Action item: Check each line of the material for the string "none", then give only how many lines have it.

Extracted records:
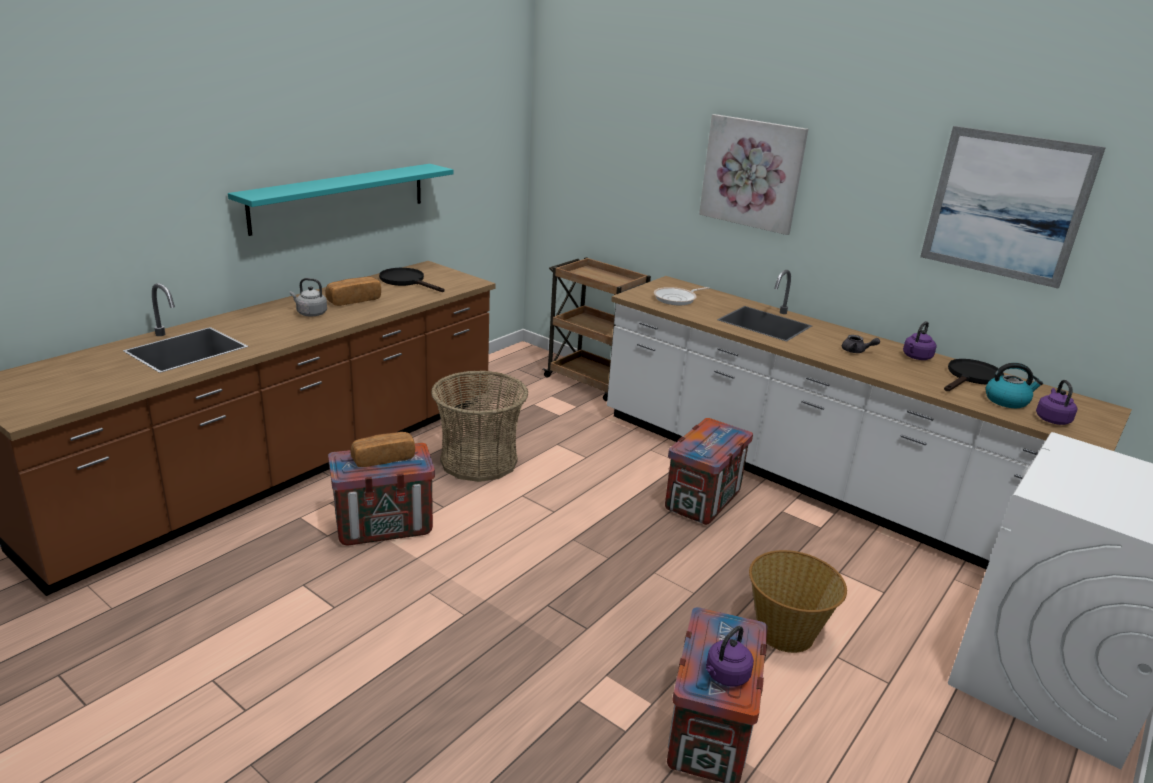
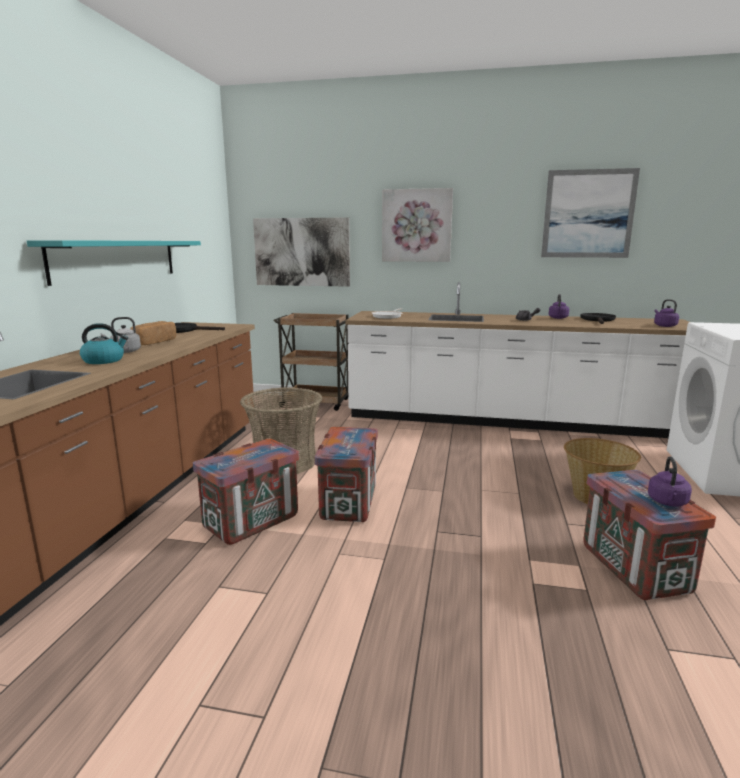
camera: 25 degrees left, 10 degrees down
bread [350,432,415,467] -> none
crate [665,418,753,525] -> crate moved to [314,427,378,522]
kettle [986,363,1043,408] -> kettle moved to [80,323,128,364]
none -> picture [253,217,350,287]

Exercise response: 2